Tiziano e gli amici di Brescia

di Mario Dal Bello

- Fonte: Città Nuova

Un oceano di carne e sangue, di vita pulsante, di fede ottimistica. La rassegna sul grande pittore a Brescia, Santa Giulia

C’è una rassegna che davvero non bisognerebbe perdere. Anche perché, se è vero che chiude a Santa Giulia troppo presto, il primo luglio, rimane altrettanto vero che diverse delle opere in mostra si possono raggiungere nei luoghi d’origine. In particolare il polittico della Resurrezione di Tiziano, nella chiesa bresciana dei santi Nazaro e Celso, attorno al quale ruota l’indagine sul rapporto tra Vecellio e la pittura bresciana del ’ 500.

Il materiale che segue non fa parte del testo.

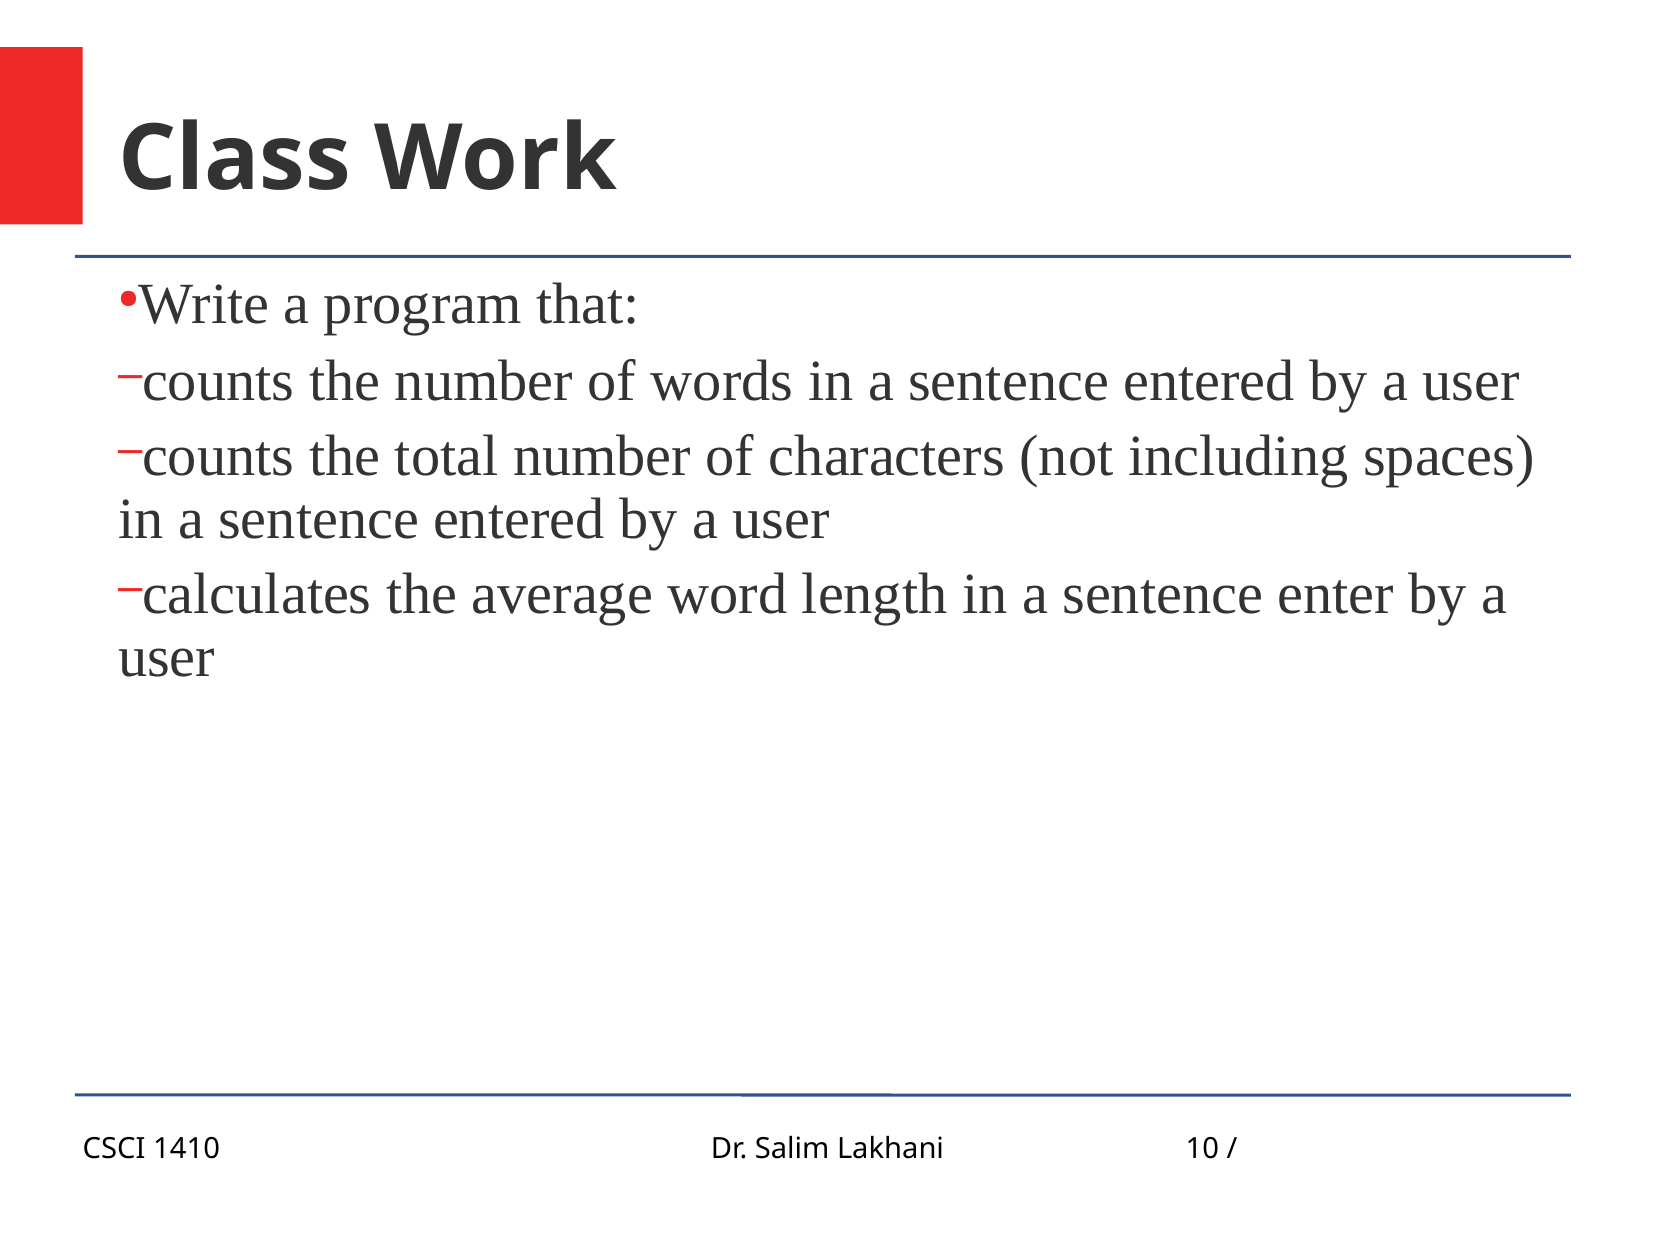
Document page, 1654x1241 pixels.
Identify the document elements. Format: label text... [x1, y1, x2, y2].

text_box Dr. Salim Lakhani [565, 1129, 1090, 1216]
text_box / [1185, 1129, 1571, 1216]
title Class Work [118, 49, 1571, 257]
text_box CSCI 1410 [82, 1129, 468, 1216]
list Write a program that: counts the number of words in a sentence entered by a user counts the total number of characters (not including spaces) in a sentence entered by a user calculates the average word length in a sentence enter by a user [118, 265, 1536, 1081]
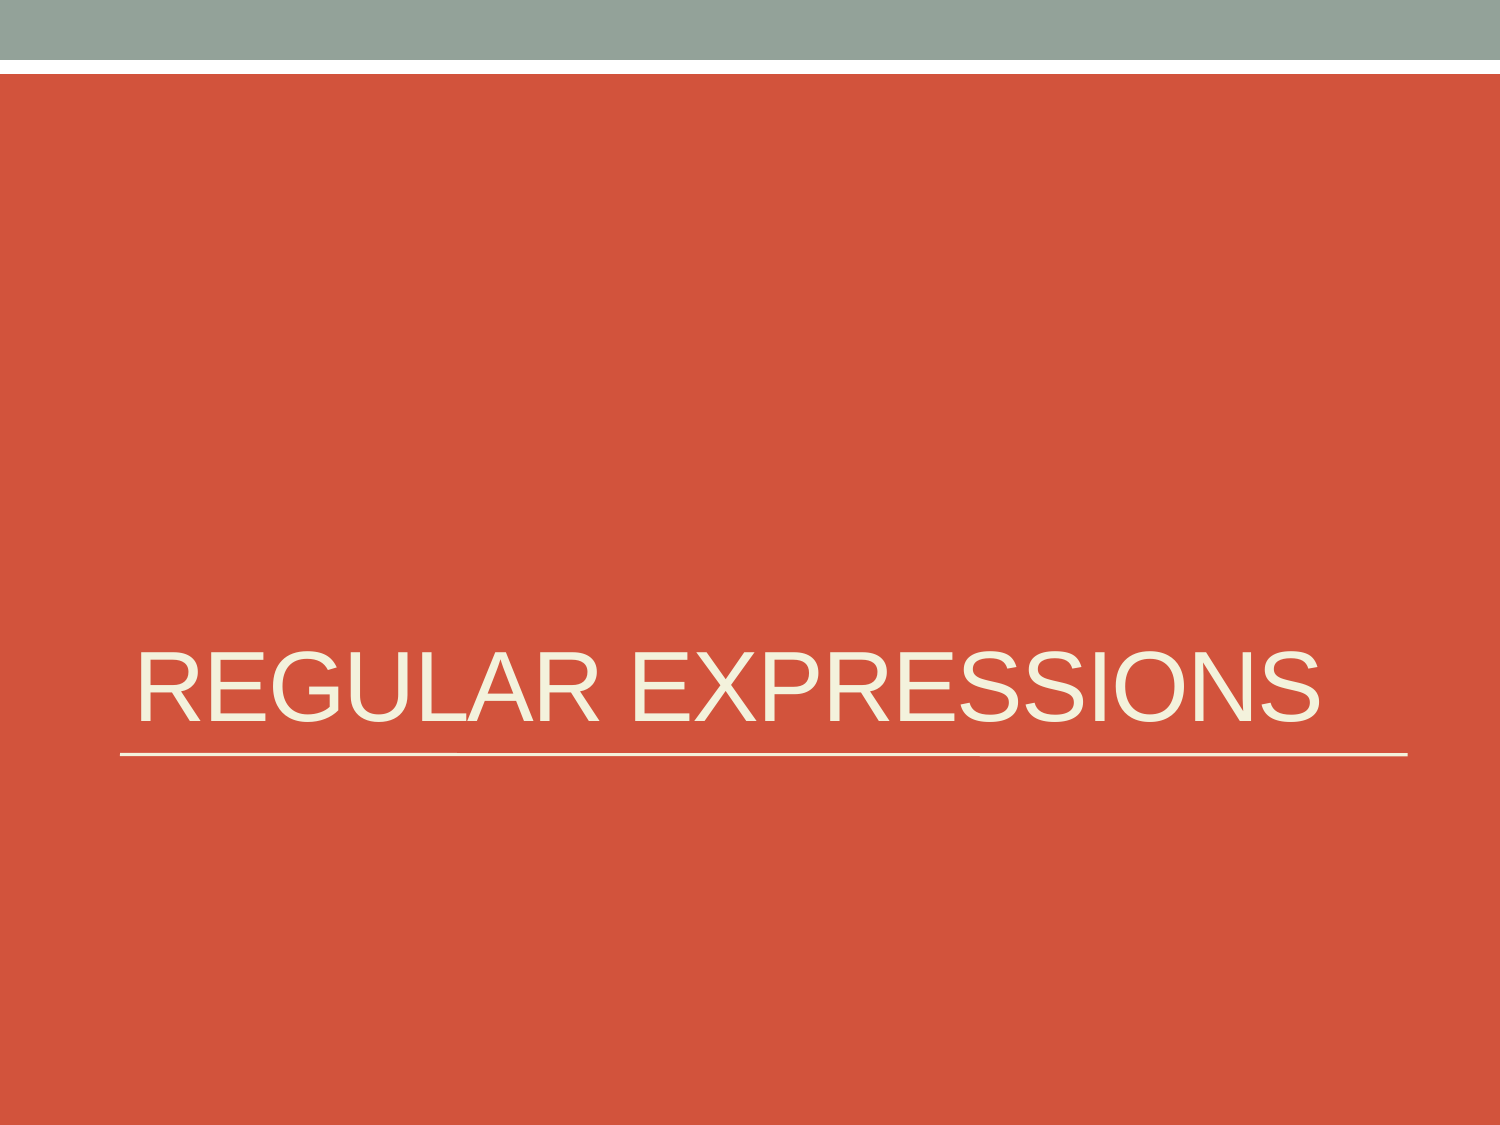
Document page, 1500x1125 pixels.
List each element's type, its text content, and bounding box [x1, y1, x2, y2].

title ReguLar Expressions [118, 387, 1394, 749]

Certo, mancheranno le gigantografie in mostra, il video che permette di scoprire gli anfratti e i dettagli della tavola meravigliosa, gli azzurri e i rossi, le carni e i volti. Le sorprese non sono mancate: dal vescovo Averoldi, committente con la bocca aperta per lo stupore del Risorto, il Cristo come Laooconte che misura grandiosamente lo spazio della notte che s’allontana, il luccichio delle corazze dei soldati, il notturno dell’Annunciazione, il corpo immenso di Sebastiano ferito.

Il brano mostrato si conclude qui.